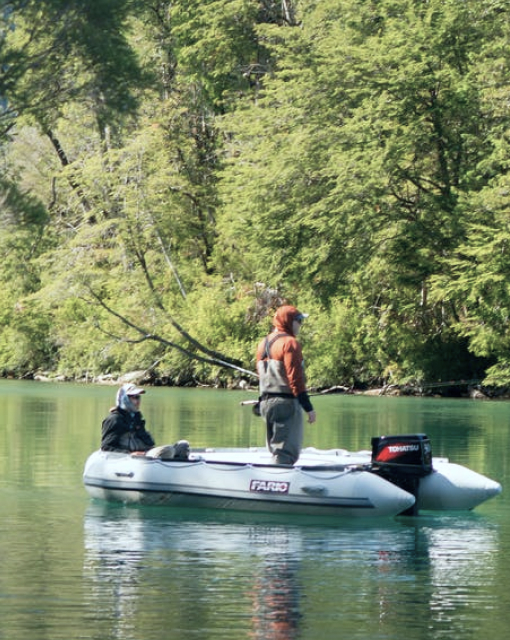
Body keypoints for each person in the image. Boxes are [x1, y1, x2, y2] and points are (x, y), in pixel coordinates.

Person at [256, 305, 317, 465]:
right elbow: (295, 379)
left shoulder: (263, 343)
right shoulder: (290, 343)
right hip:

★ ★ ★ ★ ★ ★ ★

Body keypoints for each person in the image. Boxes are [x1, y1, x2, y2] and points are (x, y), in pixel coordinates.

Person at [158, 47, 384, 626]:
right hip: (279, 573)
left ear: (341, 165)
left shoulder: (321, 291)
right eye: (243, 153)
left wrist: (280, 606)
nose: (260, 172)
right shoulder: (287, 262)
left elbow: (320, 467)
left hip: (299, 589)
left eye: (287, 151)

★ ★ ★ ★ ★ ★ ★

Transcribe the records above exactly, beginning at the line that contains "left wrist: (280, 606)" and ending with the line that contains "left eye: (287, 151)", both included, and nothing else.

Answer to this task:
left wrist: (280, 606)
nose: (260, 172)
right shoulder: (287, 262)
left elbow: (320, 467)
left hip: (299, 589)
left eye: (287, 151)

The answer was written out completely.